Thank you for your valuable feedback. We acknowledge your concerns regarding the length and content of our case report. We wish to highlight that the detailed description was partly due to the journal's requirement for a minimum word count of 2500, which necessitated a thorough exploration of the case.

The term 'emergency' in our report referred specifically to the urgent need for decompression due to direct artery compression, rather than the underlying cause, which we believe was accurately depicted in the publication.

Our conclusions have emphasized that surgery is potentially resolutive for this rare condition. 

Reviewer 3 Report

Comments and Suggestions for Authors

The authors introduced internal carotid artery dissection due to Eagle syndrome and styloidectomy was successfully done with subsequent 12-month-symptom-free period.

However, it is well known that internal carotid artery dissection is occasionally induced by Eagle syndrome and the treatment. Therefore, the case report is unfortunately scientifically clinically novel.

Author Response

Dear Reviewer,

We appreciate your critical evaluation of our case report and recognize the well-established correlation between Eagle syndrome and internal carotid artery dissection. However, we would like to point out that our publication is the first to document a surgical approach to the decompression of a dissected carotid artery in Eagle syndrome without the use of a stent shortly after a vascular incident.

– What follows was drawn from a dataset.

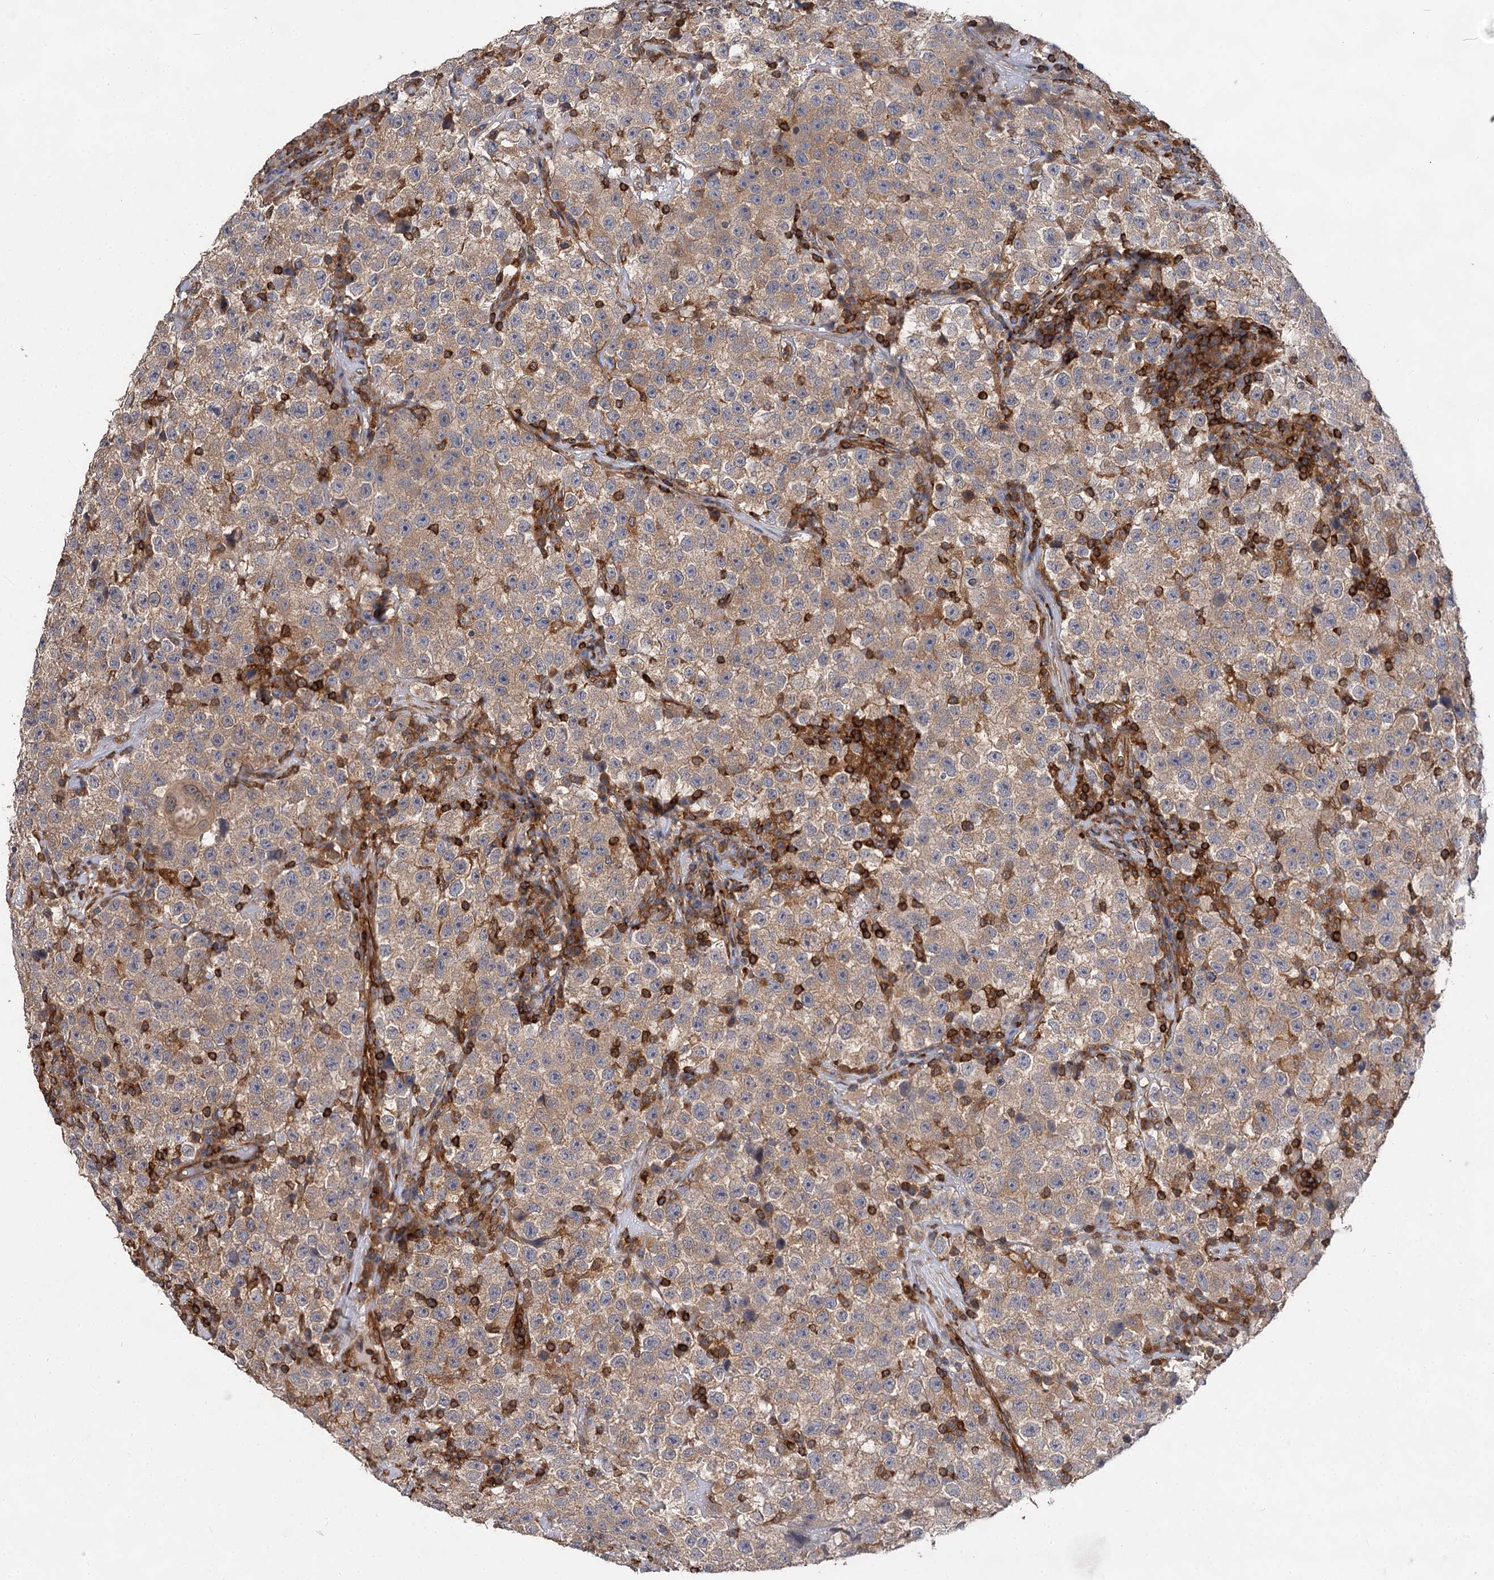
{"staining": {"intensity": "weak", "quantity": "25%-75%", "location": "cytoplasmic/membranous"}, "tissue": "testis cancer", "cell_type": "Tumor cells", "image_type": "cancer", "snomed": [{"axis": "morphology", "description": "Seminoma, NOS"}, {"axis": "topography", "description": "Testis"}], "caption": "Tumor cells demonstrate low levels of weak cytoplasmic/membranous expression in approximately 25%-75% of cells in testis cancer.", "gene": "PACS1", "patient": {"sex": "male", "age": 22}}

This specific approach, favoring rapid intervention without stenting, followed by a significant symptom-free period, adds a unique contribution to the existing literature. This detailed documentation of the patient's progress and the decision-making process involved in avoiding stent placement provides valuable clinical insights that could influence future management of similar cases.

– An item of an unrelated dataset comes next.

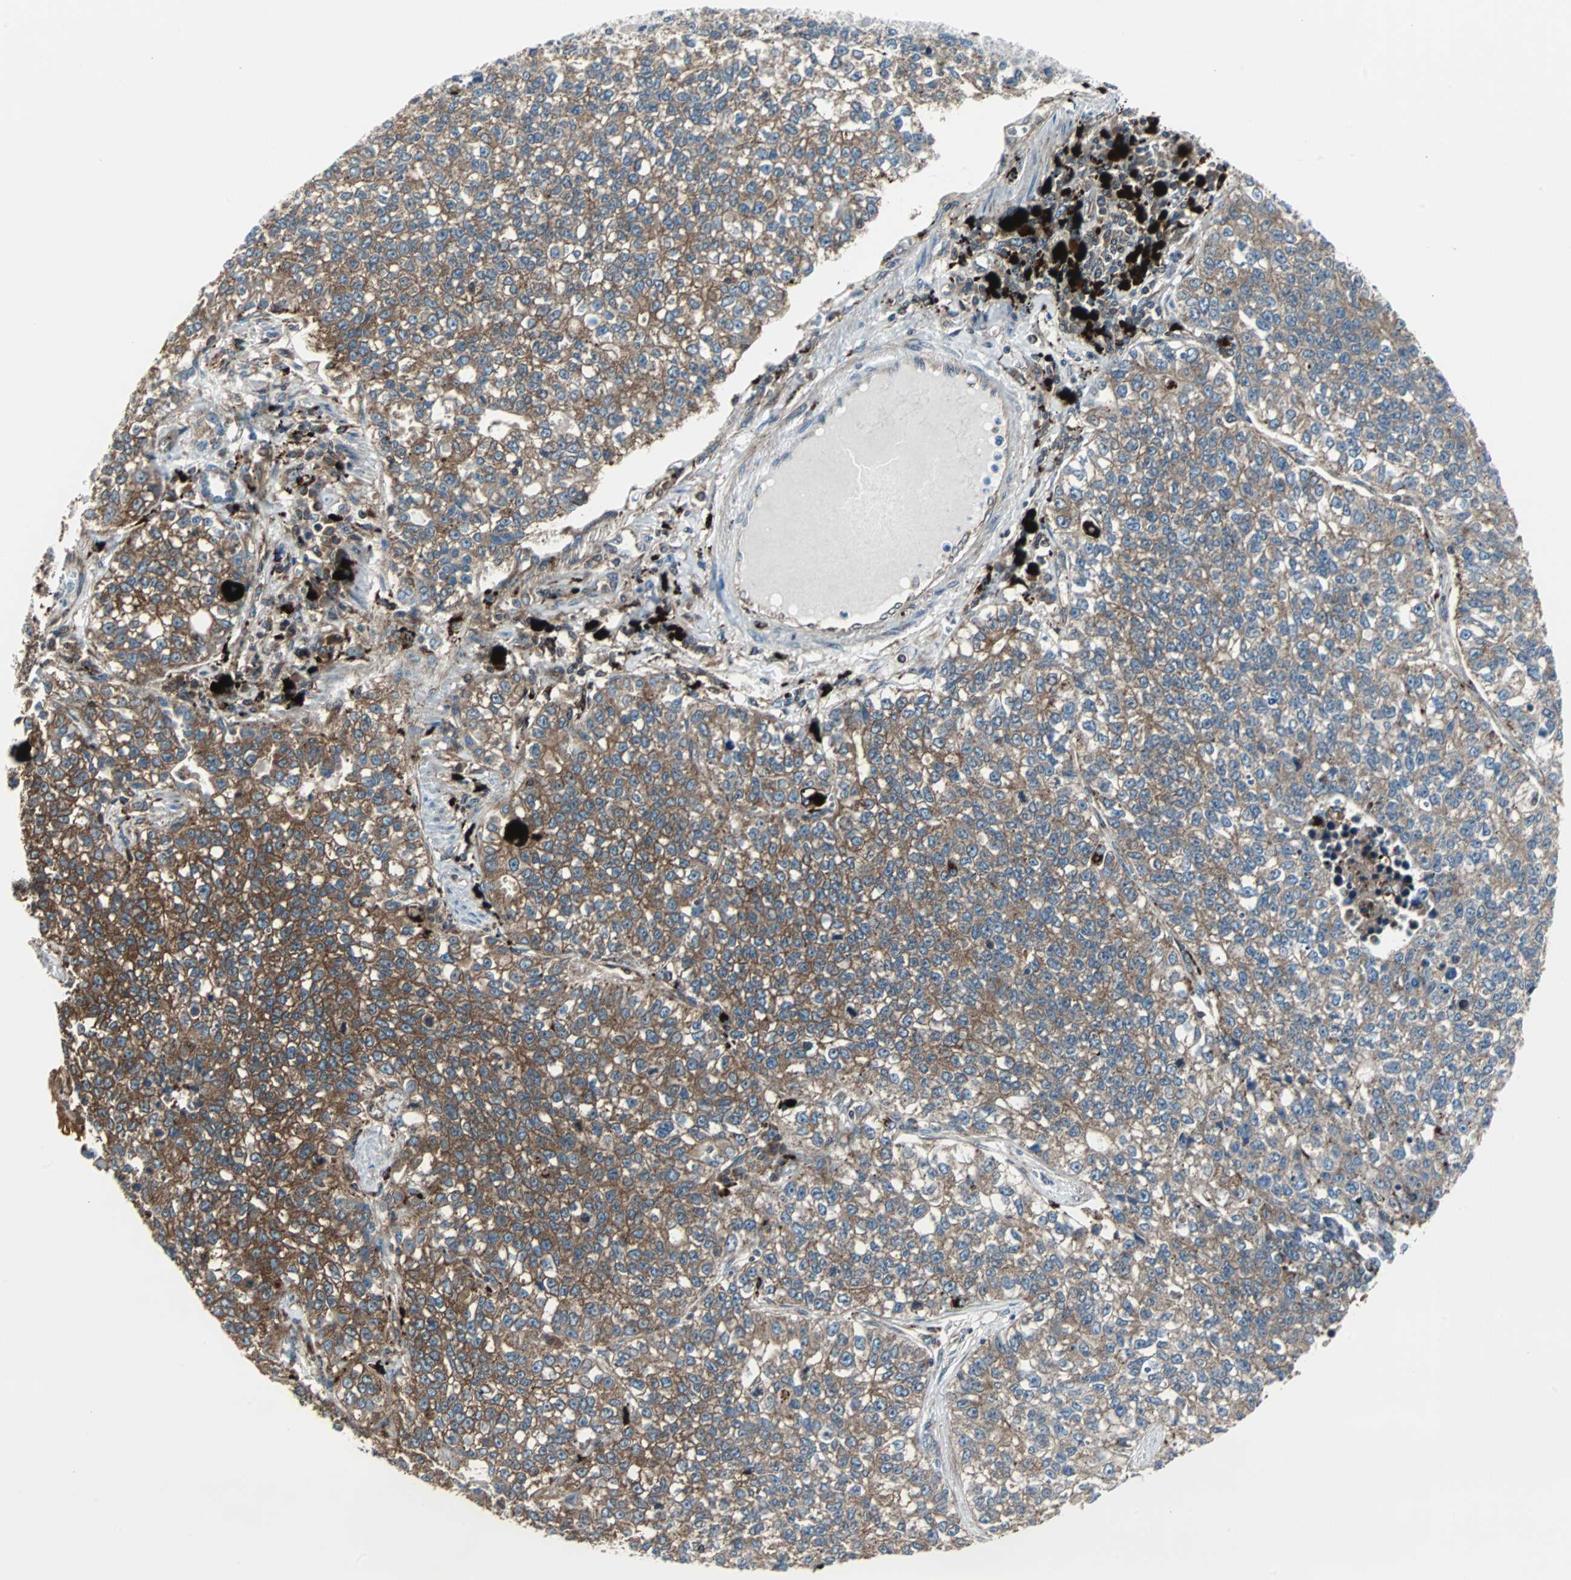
{"staining": {"intensity": "moderate", "quantity": ">75%", "location": "cytoplasmic/membranous"}, "tissue": "lung cancer", "cell_type": "Tumor cells", "image_type": "cancer", "snomed": [{"axis": "morphology", "description": "Adenocarcinoma, NOS"}, {"axis": "topography", "description": "Lung"}], "caption": "Immunohistochemical staining of lung cancer reveals medium levels of moderate cytoplasmic/membranous protein expression in approximately >75% of tumor cells.", "gene": "RELA", "patient": {"sex": "male", "age": 49}}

We hope this clarification underscores our case report's novelty within the scientific and clinical community.

Round 2

Reviewer 2 Report

Comments and Suggestions for Authors

No significant changes when compared to the previous version, only a revision of english language. The paper remains a case report extrapolated from a previously published series and it is definietely too long to be even a case report, it should be limited to a technical note. 

Author Response

Thank you for your feedback. I want to clarify that I received clear instructions from the Editor to increase the word limit to 2500 words, which aligns with the journal's guidelines for Case Reports. This was done in accordance with the editorial requirements, and the paper has been revised to meet these specifications. If you have any further suggestions or concerns, please feel free to let me know, and I will address them accordingly.

Reviewer 3 Report

Comments and Suggestions for Authors

Thank you for the explanation to make it clearer. The authors should mention that the surgery did not need stenting.

Author Response

Thank you very much for your valuable feedback. While there is information in the Results section indicating that there was no need for stent grafting, I have included the crucial detail that vascular surgeons recommended LICA decompression without stenting to make this point clearer. Your suggestion has been incorporated into the revised manuscript.